When we passed the street that led to La Jolla Shores, I glanced toward the ocean and remembered holding pale, scrawny Benny’s hand as we skipped through the sand toward the awesome Pacific. Now I chased after a sturdy sun-kissed Ollie in my red bikini, my midriff tanned and bare. I’d grown accustomed to the feel of the air on my body, and freckles had replaced the old acne on my back. Still, I would always associate Benny with my first dip into the ocean. I missed him.
“Smoke is coming out of your ears.” Daniel knocked his knuckles playfully on my leg.
I rubbed my fingers against the spot he’d touched. “I was just thinking about my first time in the water.”
He glanced over at me as he passed the turnoff for the La Jolla Cove.
“Simone might have mentioned that when she met me, I looked like I’d jumped out of a page of
My Name Is Asher Lev
.” I felt as though I’d just told him I was half Martian.
“Go on.”
“I grew up in a community like Asher’s. Lots of rules,” I said, and then my memories spilled out of me. “I liked knowing that every Saturday I was going to wake up and go to services. My best friend, Tzippy, would meet me in the women’s section—men and women don’t pray together—and when we were tiny, our moms would feed us saltines from the kitchen to keep us quiet.”

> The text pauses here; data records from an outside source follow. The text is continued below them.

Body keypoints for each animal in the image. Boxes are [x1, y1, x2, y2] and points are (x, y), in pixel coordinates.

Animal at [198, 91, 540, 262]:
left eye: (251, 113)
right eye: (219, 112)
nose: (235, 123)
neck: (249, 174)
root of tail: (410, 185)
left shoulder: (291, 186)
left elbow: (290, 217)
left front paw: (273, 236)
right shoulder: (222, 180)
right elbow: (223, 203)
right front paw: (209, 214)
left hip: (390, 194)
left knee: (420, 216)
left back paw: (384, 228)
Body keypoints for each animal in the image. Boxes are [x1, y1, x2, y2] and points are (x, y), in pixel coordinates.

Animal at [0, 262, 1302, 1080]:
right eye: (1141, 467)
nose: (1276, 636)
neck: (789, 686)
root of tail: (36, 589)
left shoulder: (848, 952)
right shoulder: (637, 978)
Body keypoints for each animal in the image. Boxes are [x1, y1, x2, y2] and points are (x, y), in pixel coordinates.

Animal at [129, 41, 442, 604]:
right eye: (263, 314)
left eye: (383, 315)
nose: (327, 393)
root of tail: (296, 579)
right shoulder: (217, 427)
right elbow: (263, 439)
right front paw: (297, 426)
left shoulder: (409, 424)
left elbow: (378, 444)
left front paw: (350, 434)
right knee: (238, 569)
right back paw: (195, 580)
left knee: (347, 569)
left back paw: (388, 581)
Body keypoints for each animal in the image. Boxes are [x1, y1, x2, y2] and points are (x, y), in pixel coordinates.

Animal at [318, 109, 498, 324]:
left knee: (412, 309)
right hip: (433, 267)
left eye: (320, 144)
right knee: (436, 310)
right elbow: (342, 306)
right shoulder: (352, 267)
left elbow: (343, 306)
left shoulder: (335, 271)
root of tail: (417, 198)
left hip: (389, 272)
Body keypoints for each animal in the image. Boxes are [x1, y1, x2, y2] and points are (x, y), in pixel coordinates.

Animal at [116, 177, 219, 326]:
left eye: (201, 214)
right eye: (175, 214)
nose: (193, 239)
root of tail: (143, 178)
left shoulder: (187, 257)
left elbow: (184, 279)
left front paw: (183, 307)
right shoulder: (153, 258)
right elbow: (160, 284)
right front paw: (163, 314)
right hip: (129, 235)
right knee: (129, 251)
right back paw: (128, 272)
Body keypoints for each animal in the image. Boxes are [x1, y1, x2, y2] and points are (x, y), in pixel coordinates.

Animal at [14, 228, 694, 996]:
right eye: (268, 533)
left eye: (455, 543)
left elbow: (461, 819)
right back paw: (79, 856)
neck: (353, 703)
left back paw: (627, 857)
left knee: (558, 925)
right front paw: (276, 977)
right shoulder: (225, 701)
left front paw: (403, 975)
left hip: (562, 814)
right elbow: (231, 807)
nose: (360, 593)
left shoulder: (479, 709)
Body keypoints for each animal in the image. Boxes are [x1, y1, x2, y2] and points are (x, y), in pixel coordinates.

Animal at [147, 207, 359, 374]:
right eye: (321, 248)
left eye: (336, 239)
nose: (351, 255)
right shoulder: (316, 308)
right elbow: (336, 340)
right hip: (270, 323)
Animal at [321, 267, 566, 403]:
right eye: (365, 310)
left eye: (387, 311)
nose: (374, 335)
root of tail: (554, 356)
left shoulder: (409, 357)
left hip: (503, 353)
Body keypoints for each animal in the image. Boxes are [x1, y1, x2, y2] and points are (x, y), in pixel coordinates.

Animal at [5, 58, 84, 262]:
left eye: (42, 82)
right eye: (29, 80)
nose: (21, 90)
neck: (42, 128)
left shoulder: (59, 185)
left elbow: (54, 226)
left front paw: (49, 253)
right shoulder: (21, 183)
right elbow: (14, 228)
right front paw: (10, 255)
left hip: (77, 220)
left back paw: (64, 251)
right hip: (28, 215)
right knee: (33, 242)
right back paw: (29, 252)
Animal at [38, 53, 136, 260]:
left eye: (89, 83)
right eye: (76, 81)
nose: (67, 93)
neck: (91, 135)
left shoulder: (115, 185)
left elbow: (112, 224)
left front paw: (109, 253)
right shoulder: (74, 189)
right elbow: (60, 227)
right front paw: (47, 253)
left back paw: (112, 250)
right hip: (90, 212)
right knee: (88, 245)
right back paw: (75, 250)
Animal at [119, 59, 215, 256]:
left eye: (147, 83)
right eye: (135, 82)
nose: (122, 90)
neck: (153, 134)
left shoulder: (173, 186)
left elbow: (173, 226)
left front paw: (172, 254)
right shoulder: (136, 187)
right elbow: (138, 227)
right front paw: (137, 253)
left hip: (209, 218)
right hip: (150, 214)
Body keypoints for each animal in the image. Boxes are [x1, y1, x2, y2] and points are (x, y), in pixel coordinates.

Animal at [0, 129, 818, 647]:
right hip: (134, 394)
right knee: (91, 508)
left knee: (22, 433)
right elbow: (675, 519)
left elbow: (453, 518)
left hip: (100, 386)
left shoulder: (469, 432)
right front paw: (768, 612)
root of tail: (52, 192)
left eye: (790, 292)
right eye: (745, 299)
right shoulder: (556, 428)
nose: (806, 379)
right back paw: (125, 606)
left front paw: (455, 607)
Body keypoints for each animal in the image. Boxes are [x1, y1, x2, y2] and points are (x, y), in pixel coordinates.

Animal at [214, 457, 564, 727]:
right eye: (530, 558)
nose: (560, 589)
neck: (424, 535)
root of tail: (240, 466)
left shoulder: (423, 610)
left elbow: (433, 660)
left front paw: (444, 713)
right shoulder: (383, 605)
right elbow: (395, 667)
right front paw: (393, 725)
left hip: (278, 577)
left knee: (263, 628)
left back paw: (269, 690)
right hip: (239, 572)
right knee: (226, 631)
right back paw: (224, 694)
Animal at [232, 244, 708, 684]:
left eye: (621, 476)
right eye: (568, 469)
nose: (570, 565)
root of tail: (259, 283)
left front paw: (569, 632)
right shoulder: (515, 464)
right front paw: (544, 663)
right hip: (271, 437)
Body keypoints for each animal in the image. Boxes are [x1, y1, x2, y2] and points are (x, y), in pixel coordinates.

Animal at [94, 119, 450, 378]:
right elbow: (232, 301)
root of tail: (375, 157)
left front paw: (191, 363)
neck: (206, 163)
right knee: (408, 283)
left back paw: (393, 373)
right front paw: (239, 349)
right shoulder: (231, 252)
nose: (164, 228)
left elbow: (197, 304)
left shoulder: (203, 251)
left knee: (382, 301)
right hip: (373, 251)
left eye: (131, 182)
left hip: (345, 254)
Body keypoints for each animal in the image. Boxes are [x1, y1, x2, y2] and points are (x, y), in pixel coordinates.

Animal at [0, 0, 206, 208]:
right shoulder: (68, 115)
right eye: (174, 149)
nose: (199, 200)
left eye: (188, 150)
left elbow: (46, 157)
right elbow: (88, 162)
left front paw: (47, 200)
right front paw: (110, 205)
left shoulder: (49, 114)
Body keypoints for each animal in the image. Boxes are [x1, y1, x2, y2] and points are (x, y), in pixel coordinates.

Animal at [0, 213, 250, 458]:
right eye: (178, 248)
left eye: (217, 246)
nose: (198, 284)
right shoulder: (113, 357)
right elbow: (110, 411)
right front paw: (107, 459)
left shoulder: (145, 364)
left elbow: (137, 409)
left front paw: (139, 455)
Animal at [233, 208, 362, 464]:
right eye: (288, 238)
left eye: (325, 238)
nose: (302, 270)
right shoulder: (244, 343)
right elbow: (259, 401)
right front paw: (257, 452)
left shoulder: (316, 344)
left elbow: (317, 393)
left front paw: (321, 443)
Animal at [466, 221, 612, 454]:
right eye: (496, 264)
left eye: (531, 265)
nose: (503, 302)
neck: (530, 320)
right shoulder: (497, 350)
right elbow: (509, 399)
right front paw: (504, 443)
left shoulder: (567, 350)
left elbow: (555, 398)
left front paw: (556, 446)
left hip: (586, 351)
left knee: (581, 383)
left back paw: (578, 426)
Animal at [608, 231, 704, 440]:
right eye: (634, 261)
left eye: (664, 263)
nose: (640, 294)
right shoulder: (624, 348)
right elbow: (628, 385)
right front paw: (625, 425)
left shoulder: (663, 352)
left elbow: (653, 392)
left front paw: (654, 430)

“What about when you got older?” he asked.
“Tzippy and I played out on the bluff and came back in time for the last prayer where her dad would throw his prayer shawl over our heads, and the air would smell like our hair and the milk on our breath as he talked to God on our behalf. When we got too old for that, we’d spend much of the service trying not to talk to each other or helping the young moms take care of their children. After shul, we’d eat a big lunch, and Tzippy and I would spend the afternoon together while the adults took their Shabbos naps.”